TASK GOAL -
Find each line in the records below that contains the string "Zobrazit" and copy it out. Case counts, so match capital and small letters exactly.

** Opening DATA UNDER STUDY block **

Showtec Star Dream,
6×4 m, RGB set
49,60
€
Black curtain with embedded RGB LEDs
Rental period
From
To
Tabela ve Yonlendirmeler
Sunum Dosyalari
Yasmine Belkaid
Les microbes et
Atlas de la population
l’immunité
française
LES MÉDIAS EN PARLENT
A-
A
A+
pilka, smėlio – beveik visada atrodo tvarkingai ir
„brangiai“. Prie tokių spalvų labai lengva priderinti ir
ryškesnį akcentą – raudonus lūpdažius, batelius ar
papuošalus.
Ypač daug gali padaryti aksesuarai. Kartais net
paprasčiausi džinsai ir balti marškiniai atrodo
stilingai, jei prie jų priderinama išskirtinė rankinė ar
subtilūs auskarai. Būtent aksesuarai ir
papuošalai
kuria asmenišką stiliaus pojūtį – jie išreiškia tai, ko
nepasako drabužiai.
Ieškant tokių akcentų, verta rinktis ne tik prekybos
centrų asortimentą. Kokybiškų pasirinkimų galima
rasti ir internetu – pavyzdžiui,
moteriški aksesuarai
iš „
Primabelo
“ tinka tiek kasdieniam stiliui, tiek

** Closing DATA UNDER STUDY block **
** Opening DATA UNDER STUDY block **

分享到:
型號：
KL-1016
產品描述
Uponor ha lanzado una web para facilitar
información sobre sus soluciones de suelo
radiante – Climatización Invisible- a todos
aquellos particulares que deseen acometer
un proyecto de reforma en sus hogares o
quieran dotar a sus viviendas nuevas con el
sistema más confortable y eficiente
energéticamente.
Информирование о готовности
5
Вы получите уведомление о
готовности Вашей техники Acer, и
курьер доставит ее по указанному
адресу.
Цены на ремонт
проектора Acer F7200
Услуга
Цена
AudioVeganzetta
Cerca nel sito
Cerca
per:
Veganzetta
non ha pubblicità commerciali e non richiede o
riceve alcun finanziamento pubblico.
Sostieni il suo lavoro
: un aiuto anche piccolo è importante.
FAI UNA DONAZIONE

** Closing DATA UNDER STUDY block **
** Opening DATA UNDER STUDY block **

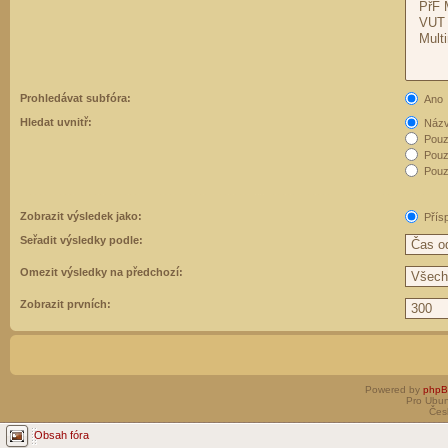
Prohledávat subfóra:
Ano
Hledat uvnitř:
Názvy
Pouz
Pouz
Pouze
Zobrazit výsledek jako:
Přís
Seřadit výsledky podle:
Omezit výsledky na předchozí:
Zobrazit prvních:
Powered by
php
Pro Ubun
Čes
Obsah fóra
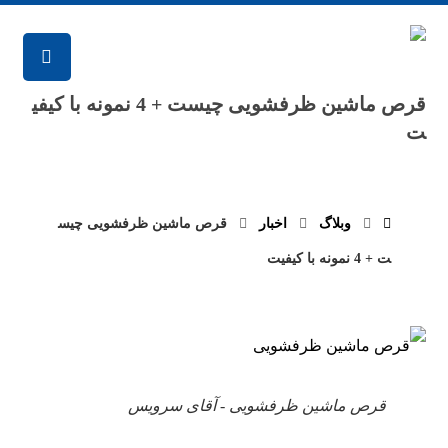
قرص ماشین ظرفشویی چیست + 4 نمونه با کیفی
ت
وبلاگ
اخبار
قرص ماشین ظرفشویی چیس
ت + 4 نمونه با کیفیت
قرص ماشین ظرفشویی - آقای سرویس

** Closing DATA UNDER STUDY block **

RESPONSE TO THIS EXERCISE -
Zobrazit výsledek jako:
Zobrazit prvních:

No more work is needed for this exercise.